I took a close look at the face of our Pontifex Maximus. Not yet forty, Gaius Julius Caesar had already established himself as a force to be reckoned with in the Republic. His patrician heritage was impeccable; his family ties to the dictator Sulla's old enemy Marius, once a death sentence, had become a part of his credentials as a leader of the populist movement. If Cicero was the master of rhetoric, able to get what he wanted by the sheer force of argument, Caesar was said to be the master of pure politics, a genius at comprehending the multitudinous and often obscure strands of the ages-old web that bound together the state and the priesthoods. He understood the most arcane and cumbersome rules of procedure within the Senate, and could invoke them at the most unexpected moments to the consternation of his enemies; he knew the intricate workings of the ever-growing bureaucracy that carried out (or as often confounded) the will of the Senate and the people; as Pontifex Maximus he oversaw the maze of religious offices and brotherhoods that interpreted omens and sacred texts and thus exercised power over the Senate, the army, and commerce by allowing or not allowing these institutions to function on a given day.

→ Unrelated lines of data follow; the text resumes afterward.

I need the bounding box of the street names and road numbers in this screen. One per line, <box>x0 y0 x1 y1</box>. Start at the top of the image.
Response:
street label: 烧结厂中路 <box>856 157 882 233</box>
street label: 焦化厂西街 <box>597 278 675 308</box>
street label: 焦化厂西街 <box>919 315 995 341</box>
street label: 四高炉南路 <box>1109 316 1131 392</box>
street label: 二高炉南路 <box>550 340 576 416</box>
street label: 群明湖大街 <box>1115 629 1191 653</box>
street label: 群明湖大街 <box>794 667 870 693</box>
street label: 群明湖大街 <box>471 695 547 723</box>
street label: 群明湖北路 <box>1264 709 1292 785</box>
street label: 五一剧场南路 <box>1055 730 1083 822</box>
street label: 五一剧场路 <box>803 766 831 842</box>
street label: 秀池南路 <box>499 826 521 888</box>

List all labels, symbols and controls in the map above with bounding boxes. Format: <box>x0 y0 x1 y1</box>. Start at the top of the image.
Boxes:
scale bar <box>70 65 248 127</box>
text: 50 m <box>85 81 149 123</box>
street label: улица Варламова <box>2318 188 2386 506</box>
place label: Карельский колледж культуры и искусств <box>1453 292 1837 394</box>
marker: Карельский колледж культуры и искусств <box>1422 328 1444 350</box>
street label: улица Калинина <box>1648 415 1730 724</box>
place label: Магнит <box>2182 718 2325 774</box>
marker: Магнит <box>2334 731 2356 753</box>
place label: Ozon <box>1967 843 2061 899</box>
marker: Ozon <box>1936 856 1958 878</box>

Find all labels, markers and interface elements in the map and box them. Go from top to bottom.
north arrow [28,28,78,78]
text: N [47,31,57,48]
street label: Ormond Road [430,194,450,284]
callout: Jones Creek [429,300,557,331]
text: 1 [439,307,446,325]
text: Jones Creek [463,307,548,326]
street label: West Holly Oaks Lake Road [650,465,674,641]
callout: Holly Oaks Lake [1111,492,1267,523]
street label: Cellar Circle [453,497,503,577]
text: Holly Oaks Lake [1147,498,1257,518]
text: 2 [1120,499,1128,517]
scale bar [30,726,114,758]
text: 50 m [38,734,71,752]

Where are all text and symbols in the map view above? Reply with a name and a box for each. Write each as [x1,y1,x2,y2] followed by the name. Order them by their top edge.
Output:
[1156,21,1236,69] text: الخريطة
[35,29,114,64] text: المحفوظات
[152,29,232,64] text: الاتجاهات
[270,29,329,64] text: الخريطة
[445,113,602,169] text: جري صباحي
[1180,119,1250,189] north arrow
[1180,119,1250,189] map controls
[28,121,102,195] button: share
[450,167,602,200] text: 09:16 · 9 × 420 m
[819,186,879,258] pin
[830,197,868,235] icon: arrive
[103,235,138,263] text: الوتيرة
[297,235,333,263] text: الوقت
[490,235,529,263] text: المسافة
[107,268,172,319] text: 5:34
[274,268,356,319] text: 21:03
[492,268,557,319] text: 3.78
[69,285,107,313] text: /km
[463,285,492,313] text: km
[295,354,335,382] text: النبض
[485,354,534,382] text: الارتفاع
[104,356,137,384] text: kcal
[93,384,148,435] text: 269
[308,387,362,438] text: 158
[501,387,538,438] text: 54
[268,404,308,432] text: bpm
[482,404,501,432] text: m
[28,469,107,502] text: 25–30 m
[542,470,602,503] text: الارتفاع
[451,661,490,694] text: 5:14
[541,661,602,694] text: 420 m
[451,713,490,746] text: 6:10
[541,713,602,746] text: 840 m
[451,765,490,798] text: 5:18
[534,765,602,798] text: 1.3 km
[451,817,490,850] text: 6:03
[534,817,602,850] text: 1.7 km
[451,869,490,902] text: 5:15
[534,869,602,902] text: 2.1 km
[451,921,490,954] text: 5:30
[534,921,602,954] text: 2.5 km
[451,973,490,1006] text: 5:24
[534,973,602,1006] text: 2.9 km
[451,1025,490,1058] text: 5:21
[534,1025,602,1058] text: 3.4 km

Caesar was not a handsome man, but in no sense was he plain. His narrow face was striking, but beauty did not figure into it. It was the vitality of his eyes that impressed, along with the patrician austerity of his high cheekbones and forehead, and the drawn tension of his thin lips, that seemed perpetually to smile at some ironic jest. His erect carriage and steady gait marked him as a man in absolute control of his every movement, fully conscious of his own fluid grace and quietly pleased with the image he presented to the world. I have met only a handful of men (and some women) with such a way about them, and they have all been either wealthy, eminently well-educated patricians, or else slaves who possess the natural charm of the unlearned along with the remarkable beauty that sweeps every other consideration before it. We mortals in the middle can never hope to possess the perfect grace of these god-blessed others higher and lower than ourselves. It conies from power, I suppose, political or sexual — not simply possessing it, but instinctively knowing how to use it, and having the capacity to enjoy using it. Catilina had a measure of that grace, but in him it was mixed with something else, an imperfection of some sort that made him all the more fascinating. In Caesar, that grace was undiluted. He seemed to me to be power personified, and thus he projected (like the beautiful) the illusion of being indestructible and immortal. Rend his mortal vessel with wounds, cut him open to show the blood and bones within, slice his head from his shoulders — still, it seemed, his lips would wear that same effortless smile.
Somehow I had glimpsed his companion from the corner of my eye, or perhaps had recognized his gait from a distance, for I knew that the man was Marcus Licinius Crassus before I reluctantly set my eyes on him. There were few men whom I less desired to meet by chance on this of all days. As Rufus turned to greet him, Crassus's restless gaze fell on me. He knew me in an instant, though it had been almost nine years since the affair at Baiae. Things there had not gone as he had wished, thanks to me, and Crassus was a man accustomed to having his own way in everything to do with lesser men; from the glint in his eye I saw that the memory still rankled. Catilina had indicated that Crassus respected me in a begrudging way, but if so, he was good at concealing it. His eyes had a cold gleam without a trace of humour.